Ce que je trouve extraordinaire c'est le fait, qu'il y a 2500 ans on n'ait jamais pu avoir réellement l'intuition que c'est au niveau de la tête que l'exercice de l'intelligence se fait. On peut toujours dire que l'état d'esprit de l'époque n'a rien à voir avec le notre, mais tout de même... Comment a-t-il été possible de considérer que c'est au niveau de la poitrine que cela se passe?

 
PauvreYorick a écrit:
Dans d'authentiques dualismes il n'y a plus de localisation au sens propre de l'esprit (typiquement, Descartes).

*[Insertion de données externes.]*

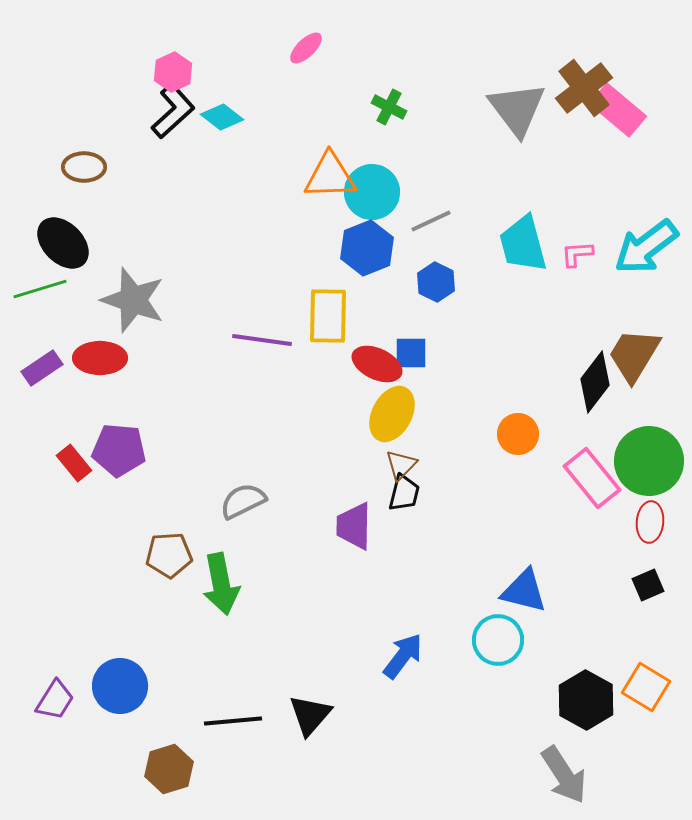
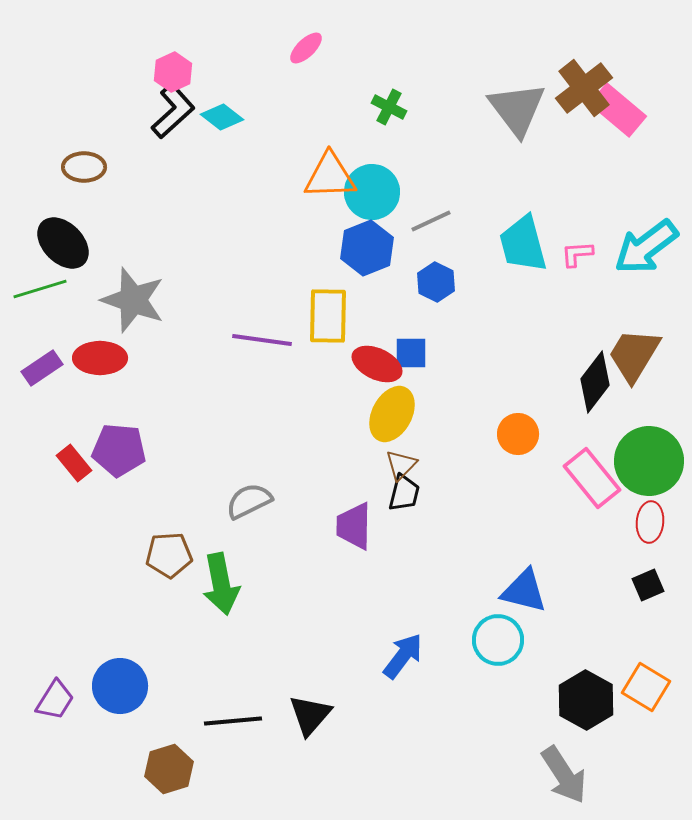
gray semicircle at (243, 501): moved 6 px right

Mais Descartes n'avait-il pas dans l'idée que c'est le cerveau qui pense ou du moins que cela se situe dans la tête?

La théorie liant la pensée au coeur est plus orientale que grecque, on la trouve en Egypte.

La conception du siège de la pensée n'est pas uniforme dans l'Antiquité grecque. Ce sont les études sur l'anatomie qui ont lié le cerveau et l'exercice de la pensée, et Hippocrate dit, dans son traité sur La Maladie sacrée (§14): " Les hommes doivent savoir que la source de nos plaisirs, de nos joies, de nos rires et de nos plaisanteries n’est autre que cet endroit-là (ie le cerveau), qui est également la source de nos chagrins, de nos contrariétés, de nos tristesses et de nos peurs. Et c’est par lui surtout que nous pensons et nous concevons, regardons, entendons, distinguons le laid et le beau, le mal et le bien, l’agréable et le désagréable, tantôt discernant d’après l’usage, tantôt ressentant selon l’intérêt, parfois aussi distinguant plaisirs et déplaisirs d’après l’opportunité ; et ainsi, ce ne sont pas toujours les mêmes choses qui nous agréent. "

Il me semble ensuite que c'est la théorie des humeurs (avec l'influence déterminante de Gallien) qui a continué à voir un rôle déterminant du coeur dans le contrôle des émotions (ce qui n'est pas la même chose que la pensée d'ailleurs).